#### Texte fourni
----

Breton et Péret figurent sur la fameuse photographie devant l’église Saint-Julien-le-Pauvre (Paris, 5e) ce 14 avril 1920. La saison Dada est placée sous le signe du scandale et de la parodie. Tristan Tzara venu de Zurich est attendu comme un second Rimbaud. Comment dire l’exécration de la Grande guerre et la perte générale de sens à l’égard de ce qui a guidé l’occident ? Dada.
Pour Péret, Dada veut dire humour dévastateur à toute épreuve avec ce large sourire qu’on lui voit sur son portrait par Man Ray reproduit dans Nadja avec cette légende annonçant sa venue de Nantes : « Quelques jours plus tard, Benjamin Péret était là. »
Avec lui, le scandale s’intensifie lors du Procès Barrès (13 mai 1921) alors qu’il fait irruption, déguisé en soldat inconnu, s’exprimant en allemand et marchant au pas de l’oie. Avec lui, lors des séances de sommeils hypnotiques, s’expérimente cette vitesse de métamorphose qu’on va lire dans ses contes comme dans Mort aux vaches et au champ d’honneur (1922-1923). Et, comme le relève Breton dans ses Entretiens (1952), une « liberté d’expression sans précédent » voit le jour avec les poèmes réunis dans Le Passager du Transatlantique (1921).
Mais pour Breton et Péret, l’esprit de négation systématique de Dada ne peut durer qu’un temps. L’un « quitte les lunettes dada » (Péret), tandis que l’autre appelle à « Lâcher tout » (Breton) pour suivre la voie périlleuse ouverte par Les Champs magnétiques co-écrits en 1919 avec Philippe Soupault.
On revenait de la guerre, c’est entendu, mais ce dont on ne revenait pas c’est de ce qu’on appelait alors le « bourrage de crânes » qui, d’êtres ne demandant qu’à vivre et – à de rares exceptions près – à s’entendre avec leurs semblables, avait fait durant quatre années, des êtres hagards et forcenés, non seulement corvéables mais pouvant être décimés à merci.
André Breton, Entretiens, Paris, Gallimard, « Le Point du jour », 1952.
Les sinistres glapissements tricolores crevaient comme des poissons en sueur
dans les cimetières qu’un certain Poincaré
un sourire de cigare aux lèvres de marécage
inaugurait les mains battantes
Toute une vie
Poème de Benjamin Péret « Hymne des anciens combattants patriotes », extrait de Je ne mange pas de ce pain-là dit par Pierre Brasseur
Mais en 1918 j’avais découvert Apollinaire […] C’était comme si j’abordais soudain un rivage inconnu au milieu d’une faune et d’une flore insoupçonnées.

----

#### Données recueillies
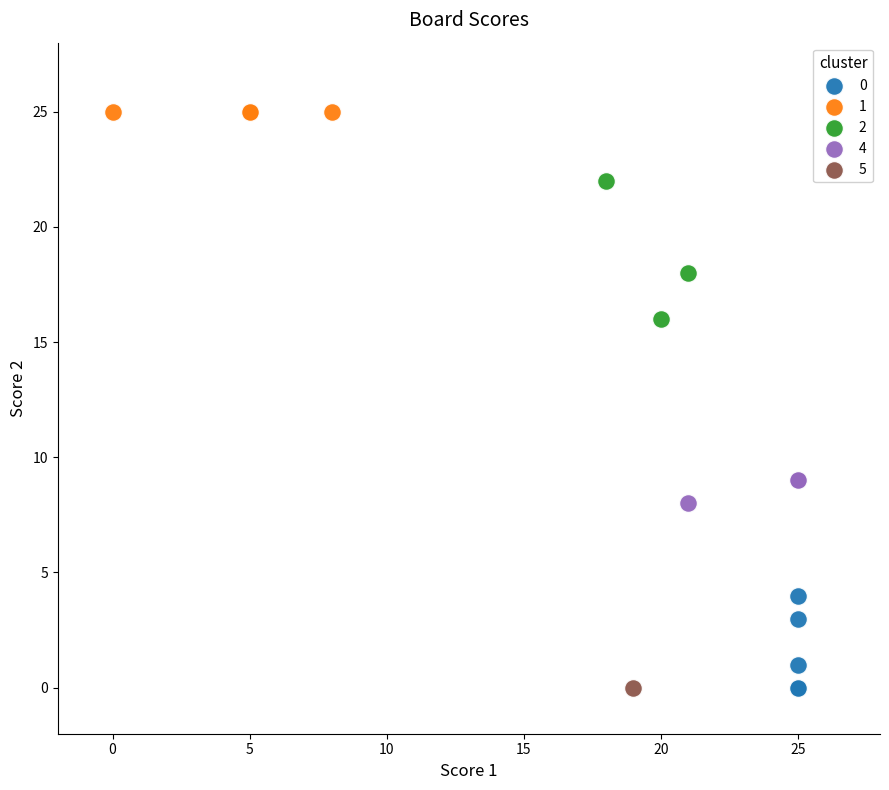

Which series contains the highest Y value?

1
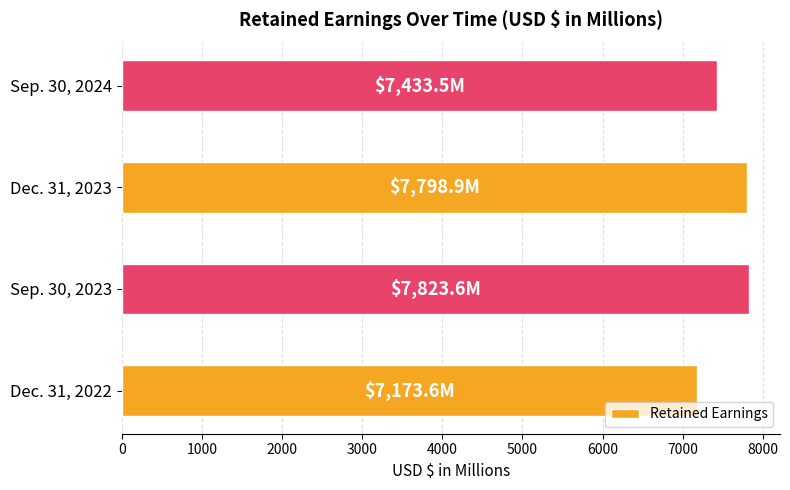

True or false: the data shows 2178.9 at Sep. 30, 2023.

False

----

#### Consigne
Prolongez le texte consacré à Breton, Péret et Dada en reprenant juste après sa dernière phrase. Les lignes placées après le texte forment un matériau distinct de celui-ci.

#### Réponse ci-dessous
Benjamin Péret, « Les Armes parlantes », diffusion par Radio France le 7 décembre 1952.
Extrait de l’interview de Benjamin Péret avec Gérard Legrand pour son émission « Les Armes parlantes », diffusée par Radio France le 7 décembre 1952.
« Quelques jours plus tard, Benjamin Péret était là »
De la saison Dada au procès Barres
Dada est devenu sans que personne sache exactement pourquoi la tête de Turc du jour. Il n’est pas de journaliste qui ne voue quotidiennement Messieurs Tzara et Picabia aux peines éternelles pour avoir osé inventer le monstre antédiluvien Dada.
Il nous a paru curieux devant cette répulsion générale d’aller étudier le phénomène de très près. Nous nous attendions à voir quelque mammouth ou diplodocus préhistorique et notre surprise fut grande de ne trouver qu’une sorte d’anthropoïde présentant de grandes similitudes avec l’animal humain. Nous avouons qu’il est un peu hirsute et qu’il roule des yeux égarés mais nous ne pouvons admettre que ce fait motive l’aversion unanime qui l’entoure.
Il prononce des paroles que l’on ne comprend pas et qu’il ajoute les unes aux autres avec une évidente satisfaction en tous points comparable à celle des collectionneurs qui conservent des épées mérovingiennes et de vieilles casseroles percées et de même que ces collectionneurs ignorent pourquoi ils gardent ces objets hétéroclites, il ne peut expliquer le motif impérieux qui le pousse à ajouter des mots disparates sans but défini. On pourrait supposer que cet être n’a que des notions embryonnaires de la logique, il me parait plus rationnel d’admettre qu’il la juge inutile à l’instar d’Adam le frac et le gibus.
Nous avons dit qu’il prononçait des paroles inintelligibles mais nous sommes obligés de confesser que ces paroles nous ont produit la même impression qu’une manifestation spirite et que nous croyons entrevoir dans ces vagissements la possibilité d’associer les idées vagabondant dans l’intellect humain suivant des lois nouvelles et hors de toute logique.
Nous sommes induits à formuler cette hypothèse par ce fait que l’animal non satisfait de débiter des discours ténébreux étale d’informes amas coloriés et si l’on se départit un instant des « Pourquoi » et des « Comment », on constate avec étonnement que ces taches multicolores forment un ensemble agréable à l’œil. Parfois au contraire il dessine visiblement, on voit des tracés, mais comme cela ne s’apparente à aucun objet terrestre, on est tenu d’admettre que ce dessin présente probablement les mouvements intimes du cerveau. Ses sculptures et sa musique accusent les mêmes particularités.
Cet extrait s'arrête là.